Dr. Linero received his PhD in Statistics from the University of Florida. He is currently Assistant Professor in the Department of Statistics and Data Sciences at the University of Texas at Austin. His research is broadly focused on developing flexible Bayesian methods for complex longitudinal data, as well as developing tools for model selection, variable selection, and causal inference within the Bayesian nonparametric framework for high-dimensional problems.

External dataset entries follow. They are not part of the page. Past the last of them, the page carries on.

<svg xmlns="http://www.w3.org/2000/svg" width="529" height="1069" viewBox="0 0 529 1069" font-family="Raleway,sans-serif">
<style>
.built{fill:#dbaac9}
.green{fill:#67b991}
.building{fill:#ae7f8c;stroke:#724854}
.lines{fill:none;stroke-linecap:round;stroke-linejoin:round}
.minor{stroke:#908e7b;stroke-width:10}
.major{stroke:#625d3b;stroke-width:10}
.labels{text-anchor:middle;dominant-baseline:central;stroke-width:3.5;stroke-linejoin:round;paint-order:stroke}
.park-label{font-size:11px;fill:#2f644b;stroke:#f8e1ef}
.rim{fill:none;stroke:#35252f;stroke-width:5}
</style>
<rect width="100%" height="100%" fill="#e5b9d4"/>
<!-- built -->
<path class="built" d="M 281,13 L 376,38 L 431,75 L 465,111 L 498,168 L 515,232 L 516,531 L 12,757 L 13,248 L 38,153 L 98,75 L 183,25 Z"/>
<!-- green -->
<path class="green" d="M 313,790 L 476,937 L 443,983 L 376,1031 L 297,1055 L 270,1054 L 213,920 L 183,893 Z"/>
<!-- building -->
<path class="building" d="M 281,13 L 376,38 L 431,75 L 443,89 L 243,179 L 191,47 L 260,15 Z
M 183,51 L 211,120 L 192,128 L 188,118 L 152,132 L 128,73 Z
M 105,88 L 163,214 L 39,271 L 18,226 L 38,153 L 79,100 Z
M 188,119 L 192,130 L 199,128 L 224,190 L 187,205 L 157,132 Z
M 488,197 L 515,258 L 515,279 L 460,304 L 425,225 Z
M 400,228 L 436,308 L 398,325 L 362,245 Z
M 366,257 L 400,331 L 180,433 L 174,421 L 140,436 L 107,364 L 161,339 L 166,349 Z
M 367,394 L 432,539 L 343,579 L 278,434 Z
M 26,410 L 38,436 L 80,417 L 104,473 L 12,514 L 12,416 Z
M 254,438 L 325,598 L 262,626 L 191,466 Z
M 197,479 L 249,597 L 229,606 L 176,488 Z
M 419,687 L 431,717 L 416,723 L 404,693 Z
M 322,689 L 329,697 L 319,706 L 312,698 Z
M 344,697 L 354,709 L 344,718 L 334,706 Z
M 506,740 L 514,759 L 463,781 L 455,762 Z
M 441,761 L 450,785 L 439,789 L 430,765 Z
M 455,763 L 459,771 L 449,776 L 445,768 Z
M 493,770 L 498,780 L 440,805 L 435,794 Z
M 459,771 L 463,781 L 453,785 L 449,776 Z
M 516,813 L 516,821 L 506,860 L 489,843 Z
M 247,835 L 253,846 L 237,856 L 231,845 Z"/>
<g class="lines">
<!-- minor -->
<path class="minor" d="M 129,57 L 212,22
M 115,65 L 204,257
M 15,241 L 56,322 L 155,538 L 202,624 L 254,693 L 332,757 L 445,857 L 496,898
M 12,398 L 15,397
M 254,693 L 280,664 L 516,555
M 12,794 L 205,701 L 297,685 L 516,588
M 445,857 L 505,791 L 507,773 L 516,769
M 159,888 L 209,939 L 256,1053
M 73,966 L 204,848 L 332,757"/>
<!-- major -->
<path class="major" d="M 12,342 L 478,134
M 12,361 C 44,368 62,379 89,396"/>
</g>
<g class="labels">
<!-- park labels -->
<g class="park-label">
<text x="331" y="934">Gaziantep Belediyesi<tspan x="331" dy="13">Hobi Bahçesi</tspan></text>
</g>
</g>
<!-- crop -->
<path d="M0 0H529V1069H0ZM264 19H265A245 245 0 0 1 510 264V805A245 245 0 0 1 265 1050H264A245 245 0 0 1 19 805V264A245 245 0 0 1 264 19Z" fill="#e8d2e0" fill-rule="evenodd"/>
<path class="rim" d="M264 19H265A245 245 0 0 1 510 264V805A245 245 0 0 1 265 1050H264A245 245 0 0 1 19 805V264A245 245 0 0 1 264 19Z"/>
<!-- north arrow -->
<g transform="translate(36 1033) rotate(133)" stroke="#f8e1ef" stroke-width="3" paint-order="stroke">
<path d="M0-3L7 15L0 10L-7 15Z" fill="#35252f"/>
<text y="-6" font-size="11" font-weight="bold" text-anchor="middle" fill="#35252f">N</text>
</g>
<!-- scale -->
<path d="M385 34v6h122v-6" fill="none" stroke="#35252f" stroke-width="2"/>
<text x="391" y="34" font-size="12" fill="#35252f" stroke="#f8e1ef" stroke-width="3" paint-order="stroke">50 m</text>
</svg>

Dr. Roy received his PhD in Biostatistics from the University of Michigan. He is currently Professor of Biostatistics and Chair of the Department of Biostatistics and Epidemiology at Rutgers School of Public Health. He directs the biostatistics core of the New Jersey Alliance for Clinical and Translational Science. He is a fellow of the American Statistical Association (ASA) and recipient of the Causality in Statistics Education Award from the ASA. His methodological research has focused on flexible Bayesian methods for causal inference. As a collaborative statistician, he has worked on studies in many areas of medicine and public health, including chronic kidney disease, hepatotoxicity of medications, and SARS-CoV-2.

作者簡介(中文翻譯)

Dr. Daniels博士在布朗大學獲得應用數學學士學位,並在哈佛大學獲得生物統計學博士學位。他曾在愛荷華州立大學和德克薩斯大學奧斯汀分校擔任教職。目前,Dr. Daniels博士是佛羅里達大學統計學系的教授、Andrew Banks家族捐贈的講座教授和系主任。他曾擔任ENAR的主席,是美國統計學會的會士,曾擔任美國統計學會流行病統計學部門的主席、生物計量學部門的主席和Biometrics的編輯。他曾獲得哈佛生物統計學系的Lagakos傑出校友獎和波士頓大學的L. Adrienne Cupples獎。他在貝葉斯方法應用於缺失數據、長期數據和因果推斷方面發表了大量論文,並自2001年以來一直以NIH R01資助的項目負責人和/或共同負責人的身份進行研究。他在合作研究方面也有豐富的成果,重點是在戒菸和體重管理、肌肉萎縮症和HIV方面的行為試驗。

Dr. Linero博士在佛羅里達大學獲得統計學博士學位,目前是德克薩斯大學奧斯汀分校統計與數據科學系的助理教授。他的研究主要集中在發展靈活的貝葉斯方法,應用於複雜的長期數據,以及在高維問題的貝葉斯非參數框架中開發模型選擇、變量選擇和因果推斷工具。

Dr. Roy博士在密歇根大學獲得生物統計學博士學位,目前是羅格斯公共衛生學院生物統計學和流行病學系的教授和系主任。他負責指導新澤西臨床和轉譯科學聯盟的生物統計核心。他是美國統計學會的會士,並獲得了美國統計學會頒發的統計教育中的因果關係獎。他的方法研究主要集中在靈活的貝葉斯方法應用於因果推斷。作為一名合作統計學家,他在許多醫學和公共衛生領域的研究中工作,包括慢性腎臟病、藥物的肝毒性和SARS-CoV-2。